Abtan son olarak Türkiye’de baskı ve şiddetin son bulması için yetkililere çağrıda bulunarak “Biz uluslararası delegasyon olarak burada mücadele eden insanları desteklemeye geldik. Türk toplumu için kendi farklılıklarını tanımaktan başka yol yoktur. Bu bir gerçektir. İnsanların hapiste olmasını istemiyorsa Türk toplumunun Ermeni soykırımını tanımaktan başka bir yolu yoktur. Soykırım gerçektir. Bugün dünyadaki herkesin bize bakmasını istiyoruz. Bu şiddetin devam etmemesi için hatırlamak gerekir. Türkiye’nin daha fazla baskı şiddet ve zulüm yapmaması için de geçerlidir” dedi.

 

Yeni Soykırımlar Olmaması İçin Yaşamını Yitirenleri Hatırlamak Gerekli”

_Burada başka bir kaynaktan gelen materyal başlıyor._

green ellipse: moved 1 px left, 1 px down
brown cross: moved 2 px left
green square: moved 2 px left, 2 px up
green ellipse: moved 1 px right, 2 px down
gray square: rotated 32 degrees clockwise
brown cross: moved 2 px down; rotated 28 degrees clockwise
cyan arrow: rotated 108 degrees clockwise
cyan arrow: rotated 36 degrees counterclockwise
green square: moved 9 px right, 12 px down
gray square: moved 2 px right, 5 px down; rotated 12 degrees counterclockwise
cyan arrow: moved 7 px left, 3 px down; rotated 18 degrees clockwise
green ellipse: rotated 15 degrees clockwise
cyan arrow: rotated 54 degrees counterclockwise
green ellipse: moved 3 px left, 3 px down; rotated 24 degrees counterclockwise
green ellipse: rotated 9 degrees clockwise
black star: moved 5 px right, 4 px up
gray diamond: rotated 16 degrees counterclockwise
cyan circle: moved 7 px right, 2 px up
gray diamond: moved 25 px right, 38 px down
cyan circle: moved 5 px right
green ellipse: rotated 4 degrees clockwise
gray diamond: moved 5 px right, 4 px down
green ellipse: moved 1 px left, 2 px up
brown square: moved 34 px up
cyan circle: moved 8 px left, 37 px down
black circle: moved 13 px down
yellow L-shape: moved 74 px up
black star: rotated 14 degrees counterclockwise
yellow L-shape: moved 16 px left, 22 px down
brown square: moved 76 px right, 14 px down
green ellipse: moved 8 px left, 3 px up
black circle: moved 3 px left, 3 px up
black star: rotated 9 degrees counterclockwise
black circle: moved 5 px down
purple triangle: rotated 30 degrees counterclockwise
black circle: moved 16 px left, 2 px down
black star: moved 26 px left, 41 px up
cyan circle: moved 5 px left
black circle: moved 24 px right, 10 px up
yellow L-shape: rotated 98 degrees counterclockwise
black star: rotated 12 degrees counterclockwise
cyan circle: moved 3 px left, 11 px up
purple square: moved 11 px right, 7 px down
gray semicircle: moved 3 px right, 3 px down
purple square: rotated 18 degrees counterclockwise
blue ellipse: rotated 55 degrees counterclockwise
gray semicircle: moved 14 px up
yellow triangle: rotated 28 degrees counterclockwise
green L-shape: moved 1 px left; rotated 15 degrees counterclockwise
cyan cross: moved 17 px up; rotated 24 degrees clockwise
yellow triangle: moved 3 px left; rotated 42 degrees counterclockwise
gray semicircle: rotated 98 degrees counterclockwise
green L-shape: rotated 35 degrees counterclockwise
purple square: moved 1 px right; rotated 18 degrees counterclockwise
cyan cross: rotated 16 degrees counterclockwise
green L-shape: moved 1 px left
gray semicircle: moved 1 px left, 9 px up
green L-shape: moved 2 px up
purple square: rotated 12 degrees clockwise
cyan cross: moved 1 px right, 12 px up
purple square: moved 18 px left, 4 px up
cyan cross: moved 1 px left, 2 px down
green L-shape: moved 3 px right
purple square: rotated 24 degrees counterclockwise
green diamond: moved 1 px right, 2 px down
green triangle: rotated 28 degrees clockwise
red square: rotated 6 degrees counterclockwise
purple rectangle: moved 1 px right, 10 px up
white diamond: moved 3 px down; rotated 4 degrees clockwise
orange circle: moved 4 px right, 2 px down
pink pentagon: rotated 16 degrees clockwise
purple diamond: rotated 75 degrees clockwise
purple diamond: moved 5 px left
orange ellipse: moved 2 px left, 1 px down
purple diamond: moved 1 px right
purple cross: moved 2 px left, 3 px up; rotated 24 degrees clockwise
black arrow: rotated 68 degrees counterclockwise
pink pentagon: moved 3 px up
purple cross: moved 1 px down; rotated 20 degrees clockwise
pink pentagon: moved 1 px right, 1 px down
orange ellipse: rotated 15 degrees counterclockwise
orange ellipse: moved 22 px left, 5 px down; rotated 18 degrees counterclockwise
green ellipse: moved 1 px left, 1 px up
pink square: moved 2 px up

Fransız Parlamento Üyesi Mirelle Clapot ise konuşmasında Sultanahmet’teki polis engeline değindi. Clapot, “Benim yaşadığım şehirde birçok Ermeni var. Bunu her zaman paylaşıyorlar. Anmak çok önemli. Bu insanların kimliği, ailesi ve çocukları vardı. Kurbanların yaşadıklarını hatırlamak önemlidir. Yeni soykırımların olmaması için… Geçen senelere göre bu sene daha kötüleşti. Bundan sonra belki de daha da kötüleşecek. İnsan haklarının durumu olağanüstü hal kalkmasına rağmen gerçekten kötüye gidiyor. Gazeteciler, siyasetçiler, akademisyenler birçok insan iddianameler olmadan gerekçesiz yargılandı. Osman Kavala, Yiğit Aksakoğlu dahil çok sayıda insan bunları yaşıyor” dedi.

 

Kelimelerden ve Mumlardan Korkmayın”

Fransız parlamentosu üyesi olarak insan hakları aktivistlerini desteklemek için geldiğini belirten Clapot, gazeteciler, entelektüeller insan hakları aktivistlerinin korku içerisinde yaşamaması gerektiğini belirterek “Türkiye Cumhuriyeti’nden bunu bekliyorum. Yetkililerin Ermeni soykırımı anması için izin vermelerini istiyorum. Kelimelerden ve mumlardan korkmayın. Vatandaşlarınızı adaletsizliğe karşı koruyun” dedi.